Embedded in his story was the story of retelling it, so that it has become a story not just of surviving a near-death experience, but also one of living differently in the hereafter - which turns out to be right here.

As if the evening had been carefully scripted (it wasn't), the next story was another death-defying tale: A young man who survived the genocide in Rwanda couldn't tolerate any more death in the peace; when a neighbor's daughter is laid out for burial, he refuses to believe she's dead and carries the body on his back to a hospital, miles away.

Through sheer force of will, incredible determination and fierce faith, the apparently dead woman arrives at the hospital and revives.

By the time the last story of the evening was told, we knew our neighbors a little bit better, and we were all thoroughly entertained. We were enriched by the stories, and we passed the hat to enrich the fund for the schoolhouse's new floor.

* * *

Aside from this voluntary, goodwill offering, the event cost no more than the little effort of showing up and being entertained.

The two people who organized the evening did so mostly through email and word of mouth. The entertainment itself was remarkably low tech. The schoolhouse has power but no plumbing. (The original “indoor outhouse” works fine.) With more than 50 people packing the house, a microphone came in handy, and BCTV captured the event for broadcast.

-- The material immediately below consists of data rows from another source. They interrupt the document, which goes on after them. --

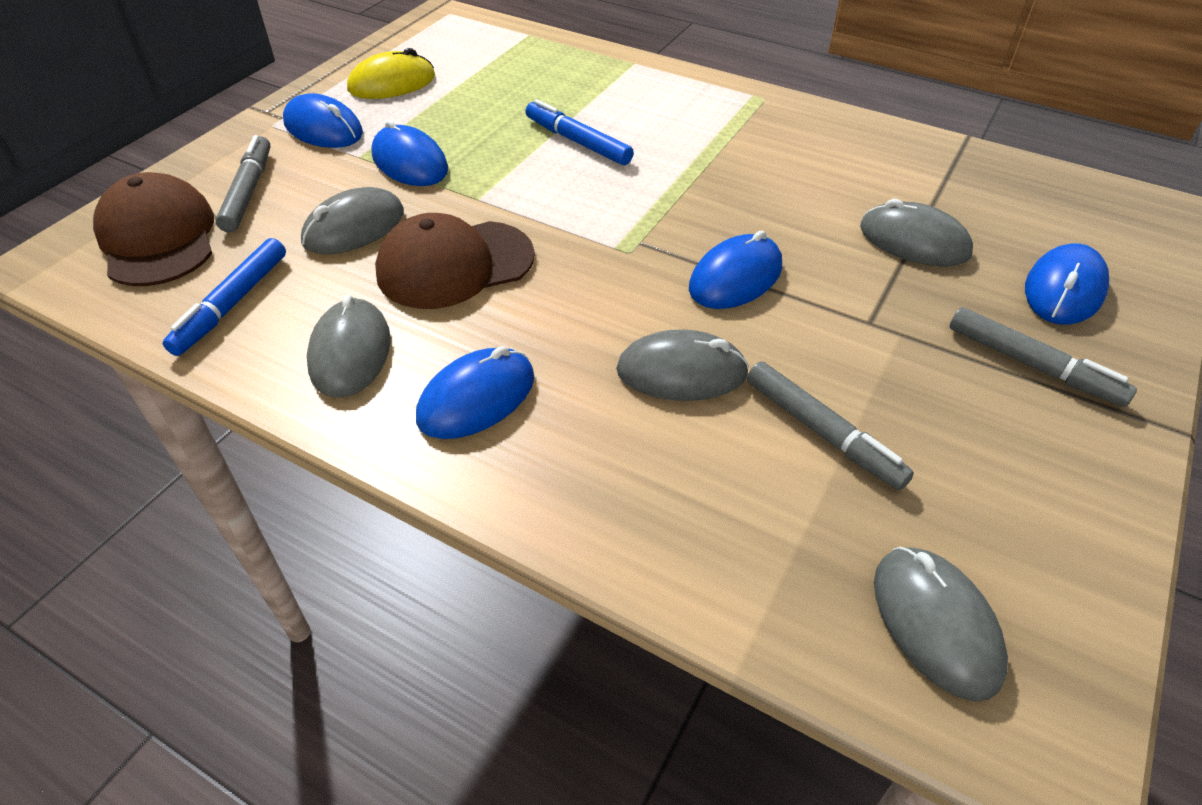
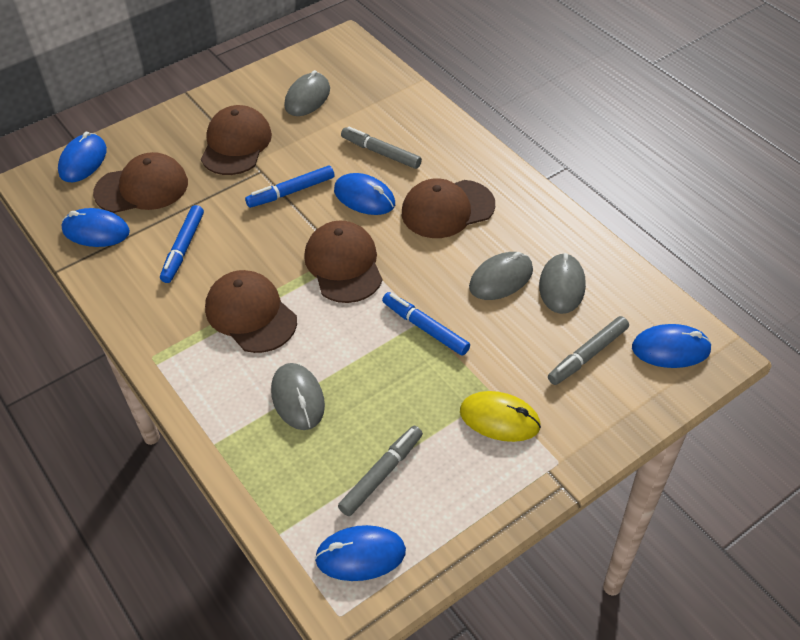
blue marker: 2 -> 3
brown cap: 2 -> 5
grey mouse: 5 -> 4

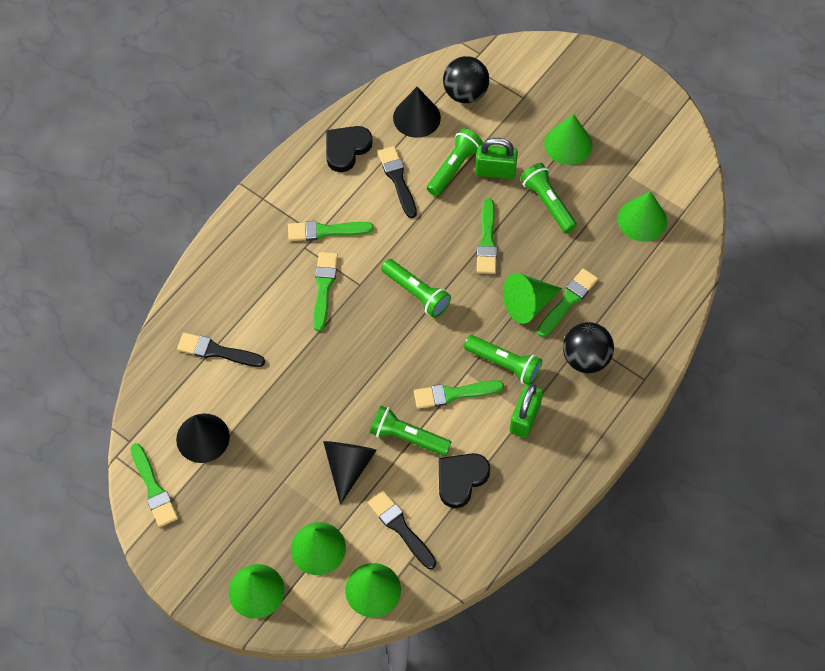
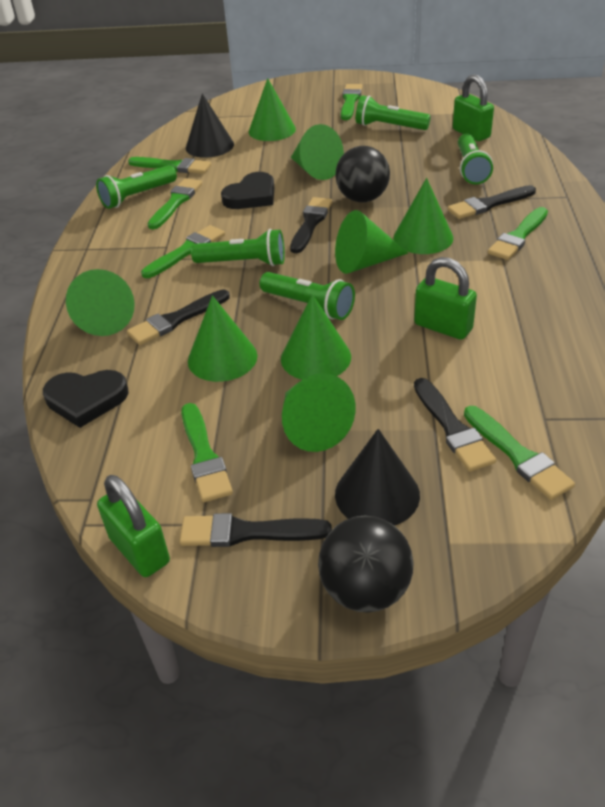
black brush: 3 -> 5
black cone: 3 -> 2
green brush: 6 -> 7
green cone: 6 -> 8
green padlock: 2 -> 3

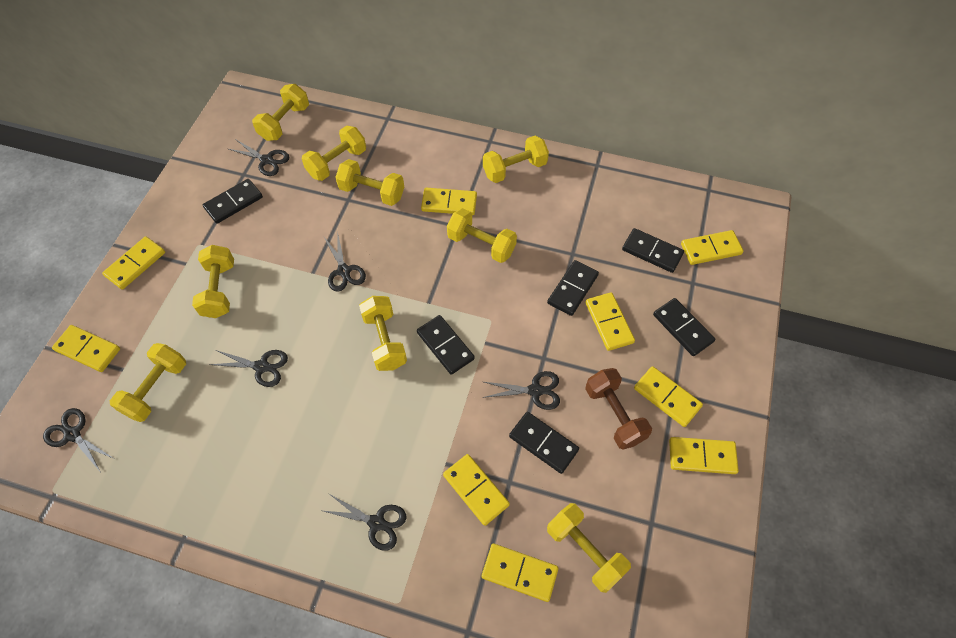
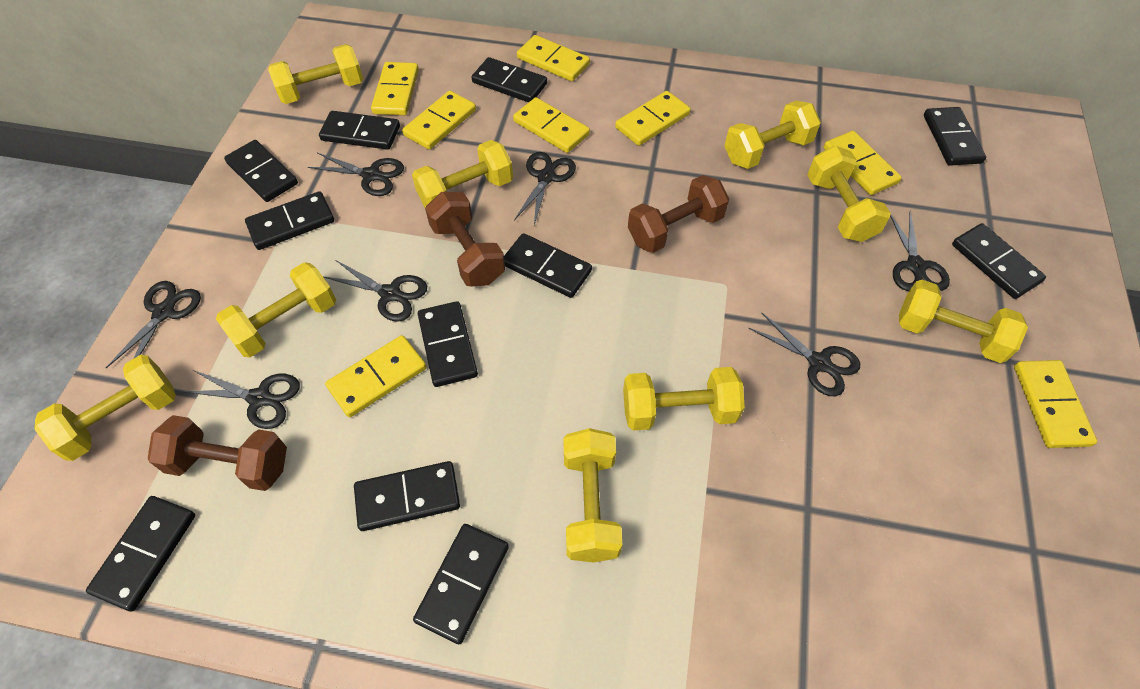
black domino: 6 -> 11
black scissors: 6 -> 7
brown dumbbell: 1 -> 3
yellow domino: 9 -> 8

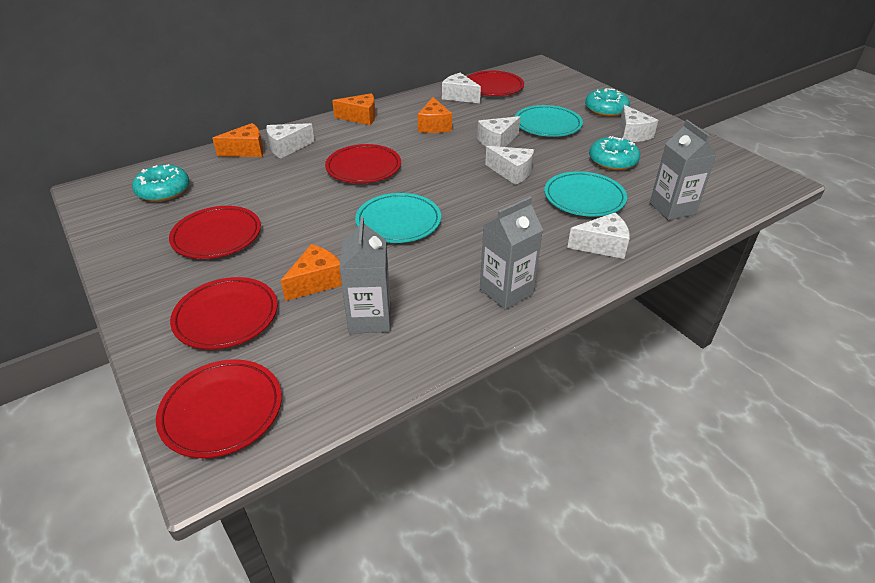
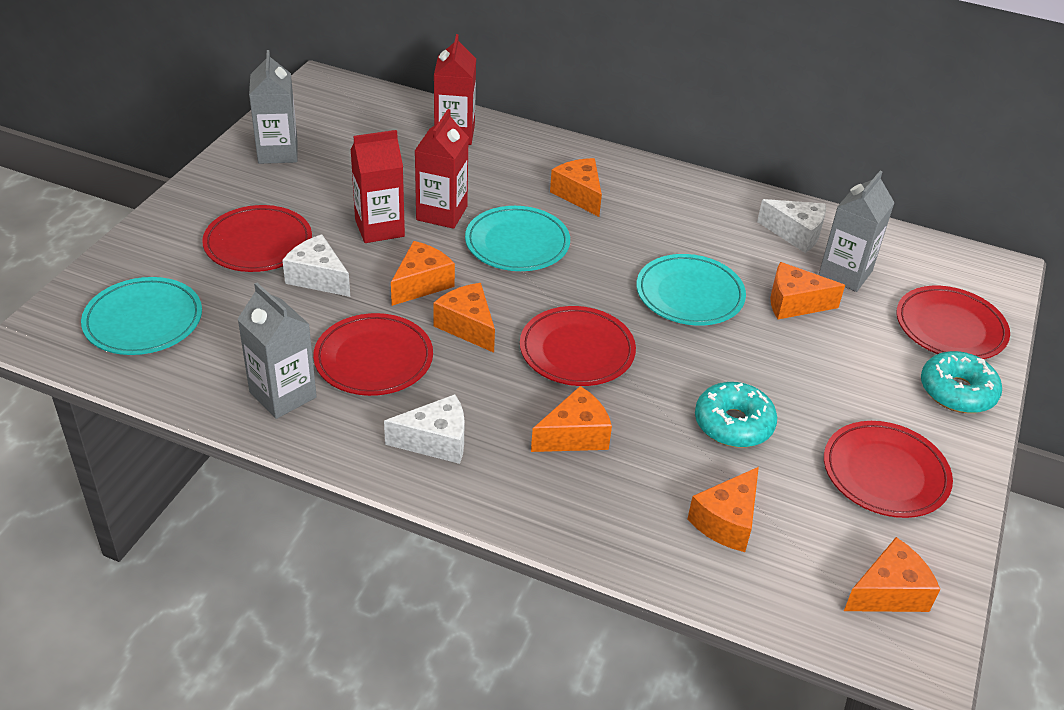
orange cheese: 4 -> 7
red carton: 0 -> 3
turquoise donut: 3 -> 2
white cheese: 6 -> 3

What was most remarkable was not just hearing the stories told live, but hearing them together, being part of an audience, without screens or computer-generated animation or the concomitant isolation that is an unintentional byproduct of our digital connectivity. Our animation was the real-life kind, and the event took place in real time.

By the end of the evening, we knew more about our storytelling neighbors than we had before. And their stories of love, work and near death are now part of each of us - stories we hold communally, stories that bind us to one another, stories that hold us in place.

That night at the South Newfane Schoolhouse, we enjoyed a slightly more elevated kind of storytelling, the kind that used to take place more often and less formally, when our villages had vibrant general stores, and stopping in for a quart of milk was an excuse to visit with neighbors and catch up on local news.

These days, neither Williamsville nor South Newfane has a functioning store, and the single post office that serves both villages offers only a meager porch for the briefest neighborly exchange.

The South Newfane Schoolhouse is currently closed while a new floor is installed. But as soon as it reopens, there's no question that we will return, like moths to a flame, to warm ourselves in the community of live stories.

It's our own, do-it-yourself Saturday Night Live.